Teachers Need Frameworks
“Yet students need something to work with. Teachers need frameworks that function on Tuesday morning.”
Strategic Simplification
“Not imaginary, but selective. Not false, but incomplete.”
Maps, Not Territories
“Maybe the goal isn’t to resolve this tension but to inhabit it productively”
Big ideas
- AI literacy has to be taught inside real subjects
- Students need to bring the purpose; AI should not supply it for them
Claims
- Subject-specific AI literacy frameworks are useful maps, not final answers
- AI literacy only works when it is connected to subject-area knowledge
Key evidence and examples
- The article describes disciplines as institutionally real but fuzzy under close inspection.

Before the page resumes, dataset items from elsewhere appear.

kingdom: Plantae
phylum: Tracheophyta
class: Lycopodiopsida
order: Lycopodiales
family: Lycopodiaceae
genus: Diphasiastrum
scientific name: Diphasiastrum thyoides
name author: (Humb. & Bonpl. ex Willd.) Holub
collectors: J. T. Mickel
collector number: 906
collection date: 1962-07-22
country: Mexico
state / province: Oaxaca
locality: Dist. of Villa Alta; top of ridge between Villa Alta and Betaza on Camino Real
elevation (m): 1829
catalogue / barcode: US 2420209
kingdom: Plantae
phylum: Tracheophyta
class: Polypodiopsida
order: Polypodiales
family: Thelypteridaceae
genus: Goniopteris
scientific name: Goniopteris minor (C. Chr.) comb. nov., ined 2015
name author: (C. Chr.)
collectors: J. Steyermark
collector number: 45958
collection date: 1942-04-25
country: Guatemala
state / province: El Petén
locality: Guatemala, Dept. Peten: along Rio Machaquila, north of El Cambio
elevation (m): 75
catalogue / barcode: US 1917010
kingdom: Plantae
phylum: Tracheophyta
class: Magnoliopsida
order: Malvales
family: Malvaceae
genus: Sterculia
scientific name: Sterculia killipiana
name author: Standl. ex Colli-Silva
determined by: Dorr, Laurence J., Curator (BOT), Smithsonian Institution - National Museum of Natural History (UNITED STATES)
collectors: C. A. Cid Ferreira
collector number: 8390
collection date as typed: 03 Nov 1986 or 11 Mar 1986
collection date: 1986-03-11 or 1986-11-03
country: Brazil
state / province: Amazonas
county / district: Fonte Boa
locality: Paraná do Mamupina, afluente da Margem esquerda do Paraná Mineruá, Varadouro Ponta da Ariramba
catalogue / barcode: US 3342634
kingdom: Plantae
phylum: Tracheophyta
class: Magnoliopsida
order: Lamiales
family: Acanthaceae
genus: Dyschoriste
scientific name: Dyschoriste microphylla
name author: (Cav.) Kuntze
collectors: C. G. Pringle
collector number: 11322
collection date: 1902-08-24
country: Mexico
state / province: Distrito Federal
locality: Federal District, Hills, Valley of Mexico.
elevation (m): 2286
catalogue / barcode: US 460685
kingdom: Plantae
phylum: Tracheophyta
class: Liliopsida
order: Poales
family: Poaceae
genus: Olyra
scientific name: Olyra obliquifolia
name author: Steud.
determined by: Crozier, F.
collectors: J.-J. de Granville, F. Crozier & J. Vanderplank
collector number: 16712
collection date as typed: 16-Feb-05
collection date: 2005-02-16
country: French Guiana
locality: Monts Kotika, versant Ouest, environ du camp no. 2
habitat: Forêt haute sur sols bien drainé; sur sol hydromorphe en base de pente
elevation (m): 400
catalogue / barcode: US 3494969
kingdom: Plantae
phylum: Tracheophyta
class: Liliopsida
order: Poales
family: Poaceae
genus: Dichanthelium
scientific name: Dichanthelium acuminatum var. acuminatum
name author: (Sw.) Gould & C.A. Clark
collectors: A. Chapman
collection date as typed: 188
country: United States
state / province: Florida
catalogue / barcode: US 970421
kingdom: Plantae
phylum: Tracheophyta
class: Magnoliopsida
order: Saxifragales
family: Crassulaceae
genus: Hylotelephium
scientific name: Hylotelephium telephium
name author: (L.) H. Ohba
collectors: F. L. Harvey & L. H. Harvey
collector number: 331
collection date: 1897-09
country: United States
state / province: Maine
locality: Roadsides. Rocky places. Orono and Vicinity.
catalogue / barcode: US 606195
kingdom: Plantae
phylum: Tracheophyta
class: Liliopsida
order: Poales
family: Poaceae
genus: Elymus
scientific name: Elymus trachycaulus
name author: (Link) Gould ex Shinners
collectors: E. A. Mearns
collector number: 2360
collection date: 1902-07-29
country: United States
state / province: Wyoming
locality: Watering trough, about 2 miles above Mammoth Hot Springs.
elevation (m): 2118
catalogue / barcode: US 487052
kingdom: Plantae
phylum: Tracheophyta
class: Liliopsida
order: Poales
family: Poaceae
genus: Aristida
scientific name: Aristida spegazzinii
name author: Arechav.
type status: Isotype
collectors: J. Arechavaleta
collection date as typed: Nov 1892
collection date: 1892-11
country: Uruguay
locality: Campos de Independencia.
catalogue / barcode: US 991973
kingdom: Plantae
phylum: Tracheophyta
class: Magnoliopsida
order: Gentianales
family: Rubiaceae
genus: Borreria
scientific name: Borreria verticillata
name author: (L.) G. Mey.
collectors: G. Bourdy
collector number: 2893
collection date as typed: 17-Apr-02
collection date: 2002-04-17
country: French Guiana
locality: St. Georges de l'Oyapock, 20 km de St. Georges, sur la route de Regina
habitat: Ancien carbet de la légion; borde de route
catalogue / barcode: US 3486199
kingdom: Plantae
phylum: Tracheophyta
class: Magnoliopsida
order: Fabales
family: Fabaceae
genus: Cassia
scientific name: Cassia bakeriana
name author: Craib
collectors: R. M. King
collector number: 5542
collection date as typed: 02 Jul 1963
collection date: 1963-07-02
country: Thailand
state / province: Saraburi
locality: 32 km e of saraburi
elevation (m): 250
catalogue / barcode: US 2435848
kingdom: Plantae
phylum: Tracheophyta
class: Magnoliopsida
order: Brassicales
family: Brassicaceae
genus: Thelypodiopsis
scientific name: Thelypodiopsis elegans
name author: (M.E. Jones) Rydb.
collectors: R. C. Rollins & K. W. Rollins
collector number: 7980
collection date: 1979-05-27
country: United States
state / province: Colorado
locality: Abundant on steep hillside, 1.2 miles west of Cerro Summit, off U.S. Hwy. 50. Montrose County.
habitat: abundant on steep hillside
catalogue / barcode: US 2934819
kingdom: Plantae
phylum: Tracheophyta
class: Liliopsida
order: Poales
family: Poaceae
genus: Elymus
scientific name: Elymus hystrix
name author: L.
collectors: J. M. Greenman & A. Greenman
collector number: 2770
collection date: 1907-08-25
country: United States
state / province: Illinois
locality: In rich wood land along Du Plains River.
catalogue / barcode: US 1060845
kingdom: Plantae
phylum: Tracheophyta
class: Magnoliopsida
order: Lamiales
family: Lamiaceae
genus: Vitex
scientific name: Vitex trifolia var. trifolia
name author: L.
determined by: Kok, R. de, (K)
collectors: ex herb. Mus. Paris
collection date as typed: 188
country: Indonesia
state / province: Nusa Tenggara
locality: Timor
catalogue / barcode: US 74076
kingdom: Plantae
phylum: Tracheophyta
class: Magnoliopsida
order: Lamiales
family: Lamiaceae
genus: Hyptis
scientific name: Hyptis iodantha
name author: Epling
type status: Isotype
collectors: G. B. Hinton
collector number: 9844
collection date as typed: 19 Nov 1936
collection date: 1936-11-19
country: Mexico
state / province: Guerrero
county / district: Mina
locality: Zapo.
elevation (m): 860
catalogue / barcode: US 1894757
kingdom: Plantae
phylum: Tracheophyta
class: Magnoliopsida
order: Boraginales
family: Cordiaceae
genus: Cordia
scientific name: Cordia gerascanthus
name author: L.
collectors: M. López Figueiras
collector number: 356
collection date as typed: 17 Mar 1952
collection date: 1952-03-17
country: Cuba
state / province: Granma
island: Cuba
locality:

- History serves as an example of a field with multiple valid practices, including archives, evidence, interpretation, microhistory, genealogy, and quantitative social science.
- Potkalitsky compares DSAIL’s simplification to teaching “the scientific method”: incomplete, but pedagogically useful for novices.
- The framework helps students ask whether AI output mimics disciplinary form while violating disciplinary substance.
- Breakdowns in the framework are treated as productive evidence about both the discipline and the tool.
Education relevance
This is highly relevant to K-12 AI literacy, curriculum design, disciplinary literacy, and teacher professional learning because it gives educators permission to use practical frameworks without pretending that they fully define a discipline.
Durability note
This is durable as a framing piece for disciplinary AI literacy: later frameworks may refine the categories, but the practical tension between useful classroom maps and messy disciplinary territories will remain.